*Work instruction*
In the listing below, a line holding "right hip: (241, 799)" and a line holding "right elbow: (115, 578)" mark the range. Retype both exactly, with all lines between them.

=== Input material ===

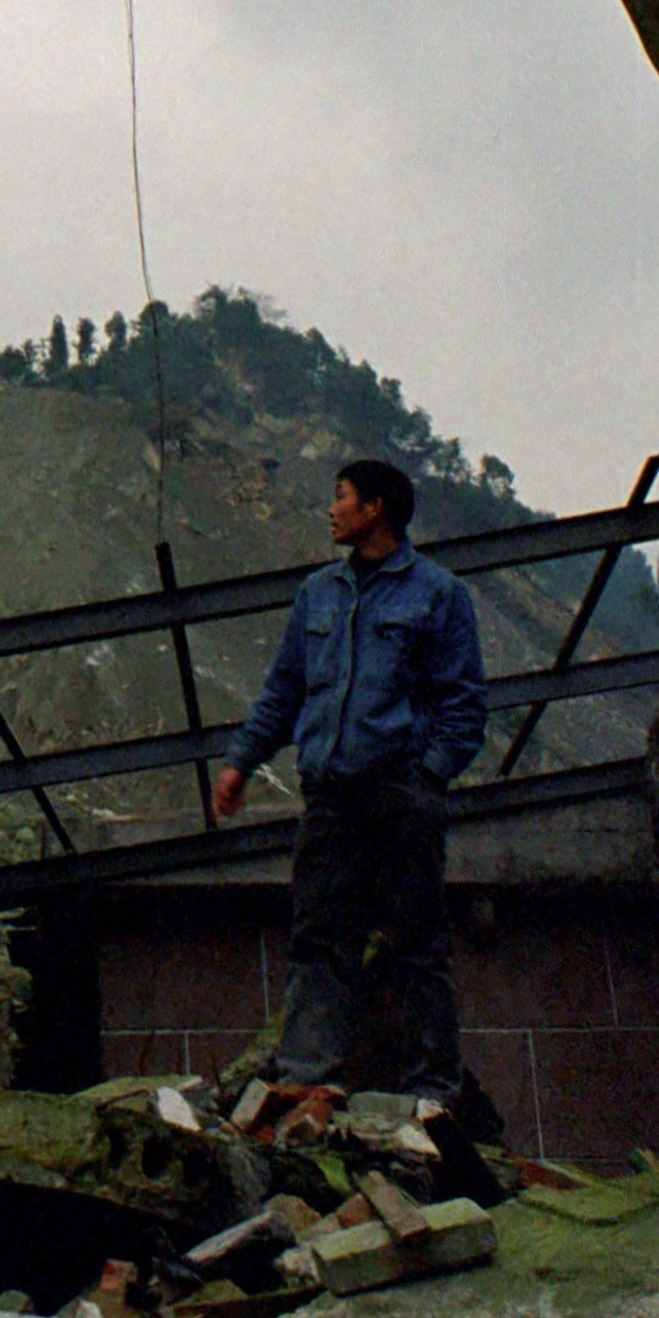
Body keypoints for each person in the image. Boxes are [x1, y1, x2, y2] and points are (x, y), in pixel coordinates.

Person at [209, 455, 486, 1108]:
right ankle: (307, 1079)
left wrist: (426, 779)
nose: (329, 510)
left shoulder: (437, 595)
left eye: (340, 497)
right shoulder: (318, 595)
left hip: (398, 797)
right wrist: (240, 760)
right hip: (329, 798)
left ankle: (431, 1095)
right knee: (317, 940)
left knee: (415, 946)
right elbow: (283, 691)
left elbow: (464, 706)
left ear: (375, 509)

===
=== Input material ===

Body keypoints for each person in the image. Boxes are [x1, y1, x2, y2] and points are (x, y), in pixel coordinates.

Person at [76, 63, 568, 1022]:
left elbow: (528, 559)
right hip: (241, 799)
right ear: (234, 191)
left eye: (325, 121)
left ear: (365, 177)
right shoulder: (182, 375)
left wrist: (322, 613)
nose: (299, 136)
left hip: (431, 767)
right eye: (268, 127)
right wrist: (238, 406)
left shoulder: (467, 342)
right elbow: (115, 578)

===
=== Input material ===

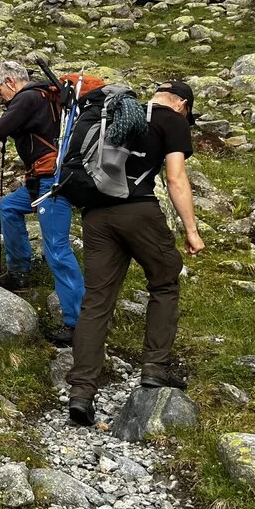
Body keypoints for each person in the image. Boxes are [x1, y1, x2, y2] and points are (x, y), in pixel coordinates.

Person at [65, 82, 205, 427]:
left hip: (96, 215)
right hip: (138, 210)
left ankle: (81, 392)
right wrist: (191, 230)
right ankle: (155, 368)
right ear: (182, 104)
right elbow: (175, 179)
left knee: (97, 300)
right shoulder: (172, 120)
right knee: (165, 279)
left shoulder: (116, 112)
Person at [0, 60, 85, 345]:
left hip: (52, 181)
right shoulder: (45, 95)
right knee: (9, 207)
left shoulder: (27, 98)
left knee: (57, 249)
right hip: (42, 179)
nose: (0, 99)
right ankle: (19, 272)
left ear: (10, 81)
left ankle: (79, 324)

===

*Output below*
right hip: (241, 799)
right ear: (234, 191)
left eye: (325, 121)
left ear: (365, 177)
right shoulder: (182, 375)
left wrist: (322, 613)
nose: (299, 136)
left hip: (431, 767)
right eye: (268, 127)
right wrist: (238, 406)
left shoulder: (467, 342)
right elbow: (115, 578)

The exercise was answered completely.